Task statement: Copy the data below in full, exactly as it appears.

##############################

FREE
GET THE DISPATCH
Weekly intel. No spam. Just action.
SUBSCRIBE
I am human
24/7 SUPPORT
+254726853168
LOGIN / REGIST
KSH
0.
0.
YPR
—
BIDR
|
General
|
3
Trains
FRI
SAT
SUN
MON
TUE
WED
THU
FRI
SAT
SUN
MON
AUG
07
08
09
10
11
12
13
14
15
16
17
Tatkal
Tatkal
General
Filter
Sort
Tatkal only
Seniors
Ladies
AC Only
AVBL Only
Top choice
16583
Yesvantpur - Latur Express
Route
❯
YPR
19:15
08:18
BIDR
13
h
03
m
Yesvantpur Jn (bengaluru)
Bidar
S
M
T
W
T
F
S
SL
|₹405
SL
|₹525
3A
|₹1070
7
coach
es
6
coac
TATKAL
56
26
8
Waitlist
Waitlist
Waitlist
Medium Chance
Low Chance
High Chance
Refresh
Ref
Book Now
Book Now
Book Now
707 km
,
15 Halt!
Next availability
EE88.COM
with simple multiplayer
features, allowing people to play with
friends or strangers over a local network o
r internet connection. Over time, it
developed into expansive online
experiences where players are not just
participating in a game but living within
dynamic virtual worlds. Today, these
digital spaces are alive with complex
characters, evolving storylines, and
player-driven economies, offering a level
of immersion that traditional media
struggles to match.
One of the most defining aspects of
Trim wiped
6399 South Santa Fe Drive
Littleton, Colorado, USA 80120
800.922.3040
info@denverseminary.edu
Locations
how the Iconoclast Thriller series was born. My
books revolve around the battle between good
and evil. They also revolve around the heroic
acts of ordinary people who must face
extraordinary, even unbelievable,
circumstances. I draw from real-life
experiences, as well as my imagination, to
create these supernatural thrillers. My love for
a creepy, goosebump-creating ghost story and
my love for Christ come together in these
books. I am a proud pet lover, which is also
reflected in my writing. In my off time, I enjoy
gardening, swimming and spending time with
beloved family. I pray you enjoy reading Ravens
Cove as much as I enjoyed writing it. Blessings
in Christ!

##############################

Answer for this exercise:
FREE
GET THE DISPATCH
Weekly intel. No spam. Just action.
SUBSCRIBE
I am human
24/7 SUPPORT
+254726853168
LOGIN / REGIST
KSH
0.
0.
YPR
—
BIDR
|
General
|
3
Trains
FRI
SAT
SUN
MON
TUE
WED
THU
FRI
SAT
SUN
MON
AUG
07
08
09
10
11
12
13
14
15
16
17
Tatkal
Tatkal
General
Filter
Sort
Tatkal only
Seniors
Ladies
AC Only
AVBL Only
Top choice
16583
Yesvantpur - Latur Express
Route
❯
YPR
19:15
08:18
BIDR
13
h
03
m
Yesvantpur Jn (bengaluru)
Bidar
S
M
T
W
T
F
S
SL
|₹405
SL
|₹525
3A
|₹1070
7
coach
es
6
coac
TATKAL
56
26
8
Waitlist
Waitlist
Waitlist
Medium Chance
Low Chance
High Chance
Refresh
Ref
Book Now
Book Now
Book Now
707 km
,
15 Halt!
Next availability
EE88.COM
with simple multiplayer
features, allowing people to play with
friends or strangers over a local network o
r internet connection. Over time, it
developed into expansive online
experiences where players are not just
participating in a game but living within
dynamic virtual worlds. Today, these
digital spaces are alive with complex
characters, evolving storylines, and
player-driven economies, offering a level
of immersion that traditional media
struggles to match.
One of the most defining aspects of
Trim wiped
6399 South Santa Fe Drive
Littleton, Colorado, USA 80120
800.922.3040
info@denverseminary.edu
Locations
how the Iconoclast Thriller series was born. My
books revolve around the battle between good
and evil. They also revolve around the heroic
acts of ordinary people who must face
extraordinary, even unbelievable,
circumstances. I draw from real-life
experiences, as well as my imagination, to
create these supernatural thrillers. My love for
a creepy, goosebump-creating ghost story and
my love for Christ come together in these
books. I am a proud pet lover, which is also
reflected in my writing. In my off time, I enjoy
gardening, swimming and spending time with
beloved family. I pray you enjoy reading Ravens
Cove as much as I enjoyed writing it. Blessings
in Christ!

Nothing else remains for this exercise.